## Extracted information:
____________

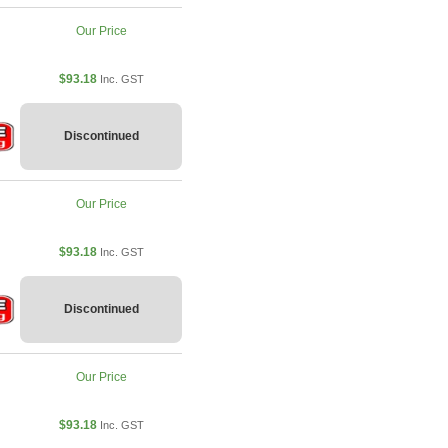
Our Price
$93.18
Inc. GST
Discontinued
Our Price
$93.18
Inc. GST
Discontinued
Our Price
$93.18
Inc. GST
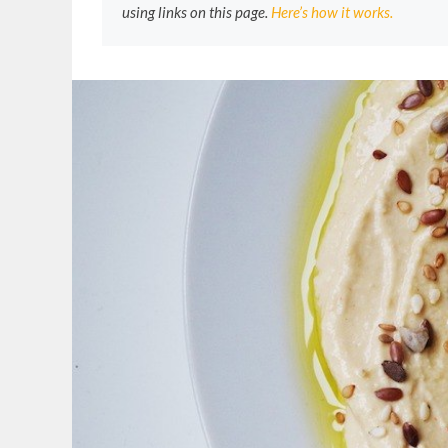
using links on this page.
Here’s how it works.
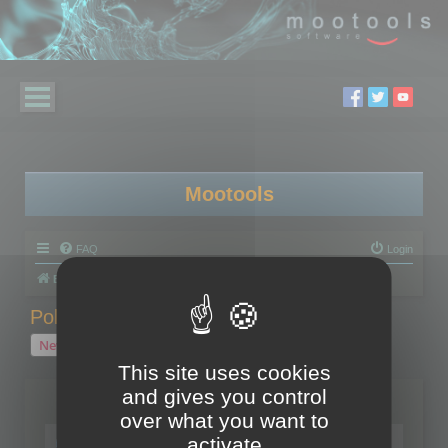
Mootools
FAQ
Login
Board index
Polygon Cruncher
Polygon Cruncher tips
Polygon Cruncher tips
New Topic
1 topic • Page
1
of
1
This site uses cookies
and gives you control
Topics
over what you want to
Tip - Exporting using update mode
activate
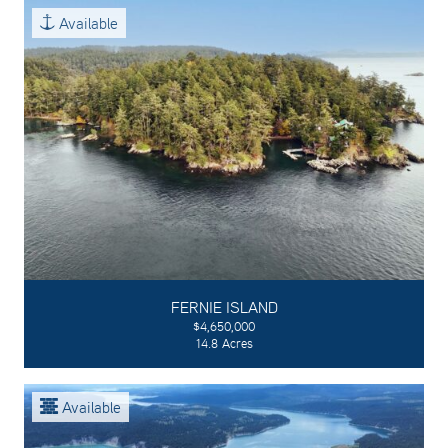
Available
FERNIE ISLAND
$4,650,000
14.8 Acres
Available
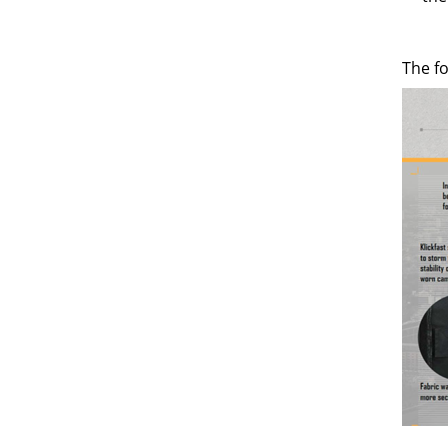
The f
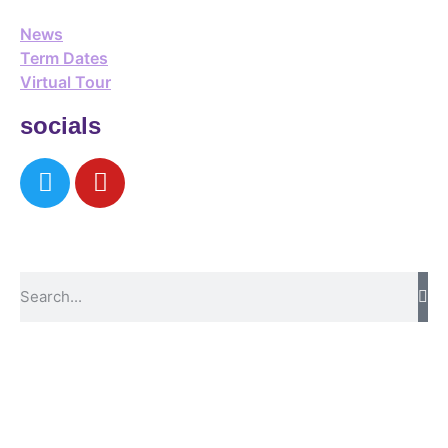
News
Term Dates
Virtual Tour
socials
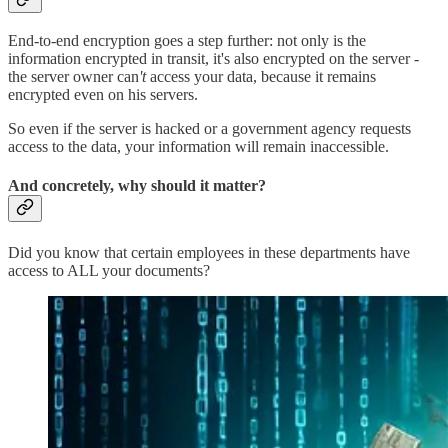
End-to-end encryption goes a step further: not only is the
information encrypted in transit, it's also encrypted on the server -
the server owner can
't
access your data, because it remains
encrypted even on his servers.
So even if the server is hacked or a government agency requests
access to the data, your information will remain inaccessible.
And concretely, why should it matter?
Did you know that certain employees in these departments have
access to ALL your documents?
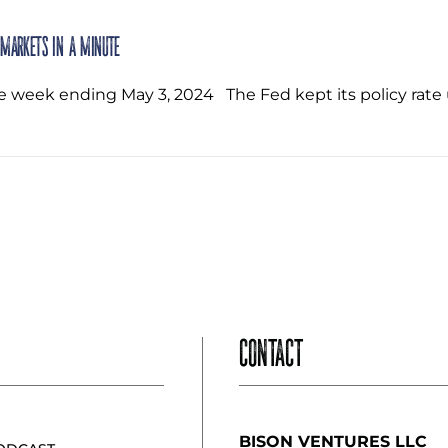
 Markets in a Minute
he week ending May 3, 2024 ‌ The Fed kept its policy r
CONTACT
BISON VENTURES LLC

____________

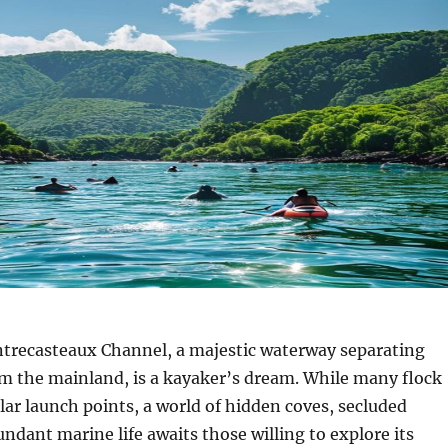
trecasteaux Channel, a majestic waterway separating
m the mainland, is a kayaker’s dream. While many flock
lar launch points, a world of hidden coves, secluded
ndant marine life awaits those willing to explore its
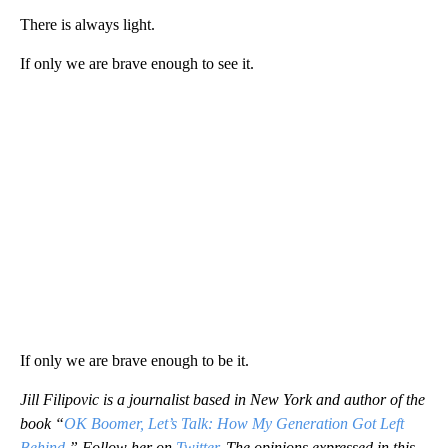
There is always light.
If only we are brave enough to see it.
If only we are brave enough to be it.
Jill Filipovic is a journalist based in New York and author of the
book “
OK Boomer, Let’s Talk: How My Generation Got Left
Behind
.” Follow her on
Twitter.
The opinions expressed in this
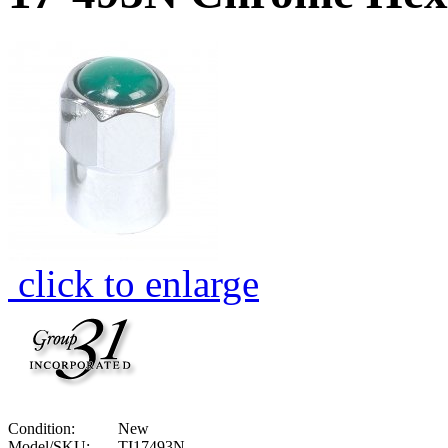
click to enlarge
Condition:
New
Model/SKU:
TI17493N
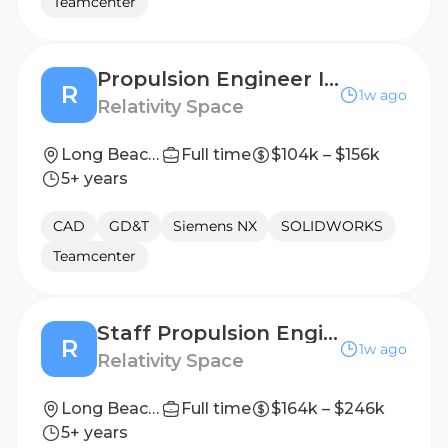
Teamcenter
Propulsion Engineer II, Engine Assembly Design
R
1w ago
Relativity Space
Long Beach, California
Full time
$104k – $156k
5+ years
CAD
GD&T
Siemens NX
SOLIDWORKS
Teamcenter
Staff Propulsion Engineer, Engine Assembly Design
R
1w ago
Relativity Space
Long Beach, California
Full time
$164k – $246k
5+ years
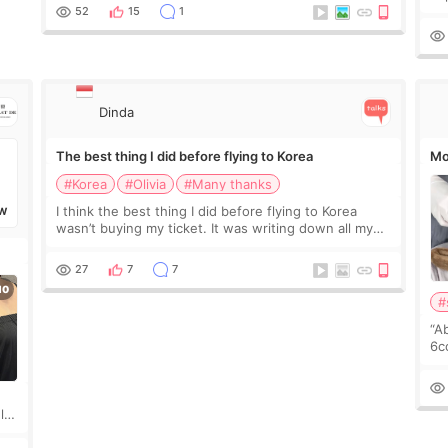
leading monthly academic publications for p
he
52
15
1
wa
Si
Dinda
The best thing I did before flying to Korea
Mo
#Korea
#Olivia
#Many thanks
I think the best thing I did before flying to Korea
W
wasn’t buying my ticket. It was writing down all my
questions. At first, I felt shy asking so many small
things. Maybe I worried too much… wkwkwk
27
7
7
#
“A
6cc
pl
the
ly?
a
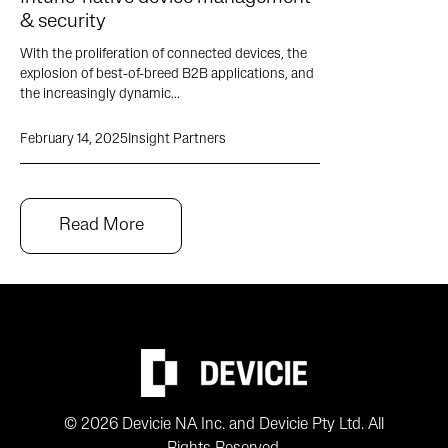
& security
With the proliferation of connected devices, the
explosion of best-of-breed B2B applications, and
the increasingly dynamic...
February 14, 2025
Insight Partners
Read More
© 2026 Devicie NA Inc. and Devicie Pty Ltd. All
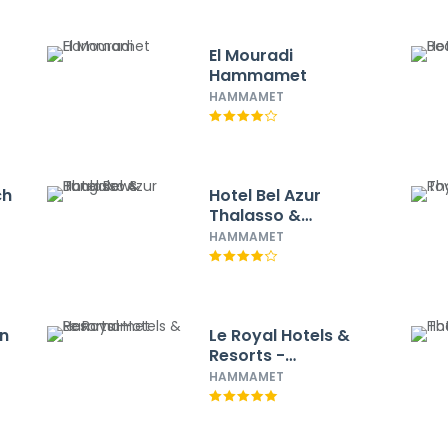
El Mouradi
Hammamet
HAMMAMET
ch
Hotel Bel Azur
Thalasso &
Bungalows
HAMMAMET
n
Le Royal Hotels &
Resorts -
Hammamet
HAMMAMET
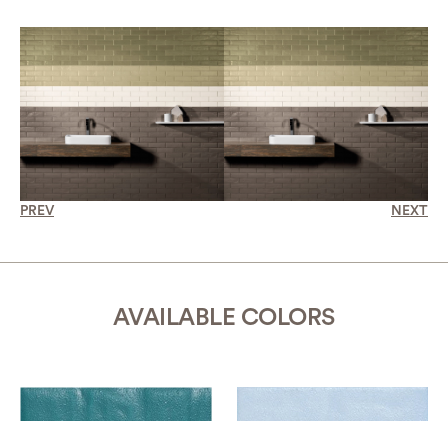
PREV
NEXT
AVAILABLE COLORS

____________

## Directive:
Within the listing above, extract exactly the lines that run from the one containing "February 14, 2025" through the one containing "AVAILABLE COLORS", excluding any pictures.

## Answer to this problem:
February 14, 2025
Insight Partners
Read More
© 2026 Devicie NA Inc. and Devicie Pty Ltd. All
El Mouradi
Hammamet
HAMMAMET
ch
Hotel Bel Azur
Thalasso &
Bungalows
HAMMAMET
n
Le Royal Hotels &
Resorts -
Hammamet
HAMMAMET
PREV
NEXT
AVAILABLE COLORS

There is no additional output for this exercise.